We won’t be seeing New Seasons outside the Portland area any time soon — but other areas are making progress on the local food front.

In the Seattle area, for example, cutting-edge projects are exploring food as a driver in the local economy and as a focal point for public policies ranging from health and nutrition to urban planning and even transportation.

Sustainable Seattle is launching a first-of-its-kind research project looking at how dollars spent on locally produced food affect the local economy, as a counterpoint to the dollar spent on the average grocery item that has traveled 1500 miles to reach the consumer.
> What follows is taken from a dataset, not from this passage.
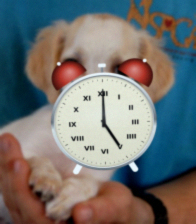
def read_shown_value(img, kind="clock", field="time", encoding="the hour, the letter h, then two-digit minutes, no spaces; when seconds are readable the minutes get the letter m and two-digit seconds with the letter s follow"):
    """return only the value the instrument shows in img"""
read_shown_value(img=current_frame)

Washington State University’s King County Extension office is leading an effort to establish a
food policy council for Seattle and King County that would bring together a broad spectrum of food system participants — from farmers to hunger activists to grocery executives to land use experts — to work jointly on solutions to current challenges like childhood obesity, disappearing farmland, and alarmingly high levels of hunger in our community. I have always believed in the power of coming to the table together to hash out issues, find common ground, and be reminded of one another’s humanity, but I have most often thought about it in the very personal context of family and friends. In these times of bitter division, can coming to the table in celebration of delicious local-grown bounty help remind us of our many shared values and experiences?